■ Directions
Reproduce verbatim the part of the data that opens with the line containing "Page size: 1654x931." and closes with the line containing "text_box Corpus [183, 673, 348, 775]", including both of those lines.

■ Available records

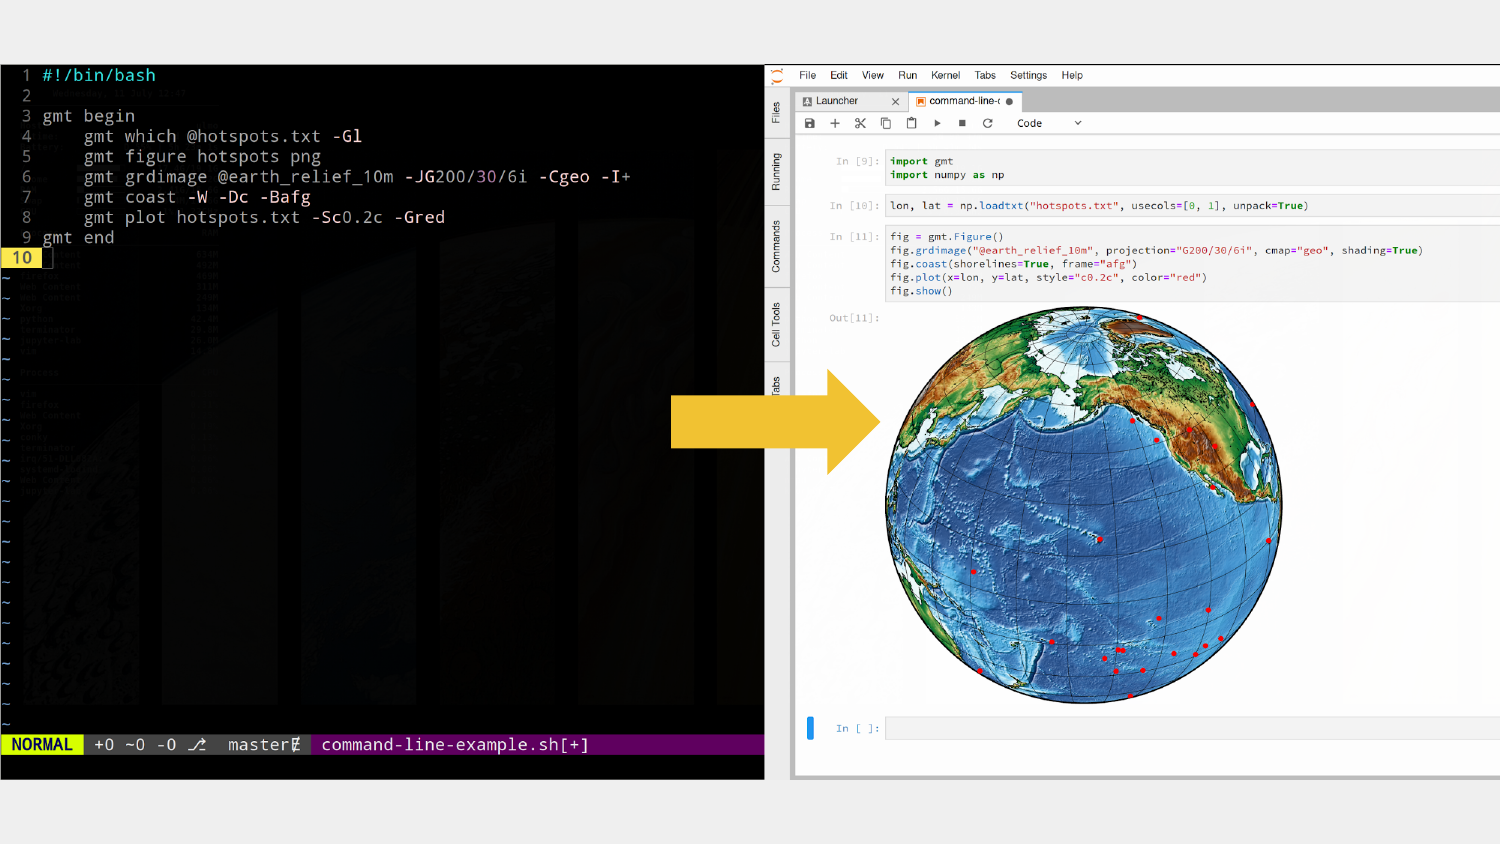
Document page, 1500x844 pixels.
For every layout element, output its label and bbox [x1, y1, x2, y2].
...
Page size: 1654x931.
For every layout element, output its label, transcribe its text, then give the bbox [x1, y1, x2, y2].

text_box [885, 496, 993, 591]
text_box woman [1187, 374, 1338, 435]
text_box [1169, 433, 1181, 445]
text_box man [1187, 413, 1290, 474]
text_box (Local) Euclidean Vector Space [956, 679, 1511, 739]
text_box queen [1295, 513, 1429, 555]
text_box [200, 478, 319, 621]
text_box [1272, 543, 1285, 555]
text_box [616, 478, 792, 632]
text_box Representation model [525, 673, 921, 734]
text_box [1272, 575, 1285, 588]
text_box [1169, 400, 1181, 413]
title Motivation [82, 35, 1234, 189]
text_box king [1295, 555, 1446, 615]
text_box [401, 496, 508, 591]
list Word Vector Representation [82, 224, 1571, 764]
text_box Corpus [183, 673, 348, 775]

■ Exercise output
Page size: 1654x931.
For every layout element, output its label, transcribe its text, then give the bbox [x1, y1, x2, y2].

text_box [885, 496, 993, 591]
text_box woman [1187, 374, 1338, 435]
text_box [1169, 433, 1181, 445]
text_box man [1187, 413, 1290, 474]
text_box (Local) Euclidean Vector Space [956, 679, 1511, 739]
text_box queen [1295, 513, 1429, 555]
text_box [200, 478, 319, 621]
text_box [1272, 543, 1285, 555]
text_box [616, 478, 792, 632]
text_box Representation model [525, 673, 921, 734]
text_box [1272, 575, 1285, 588]
text_box [1169, 400, 1181, 413]
title Motivation [82, 35, 1234, 189]
text_box king [1295, 555, 1446, 615]
text_box [401, 496, 508, 591]
list Word Vector Representation [82, 224, 1571, 764]
text_box Corpus [183, 673, 348, 775]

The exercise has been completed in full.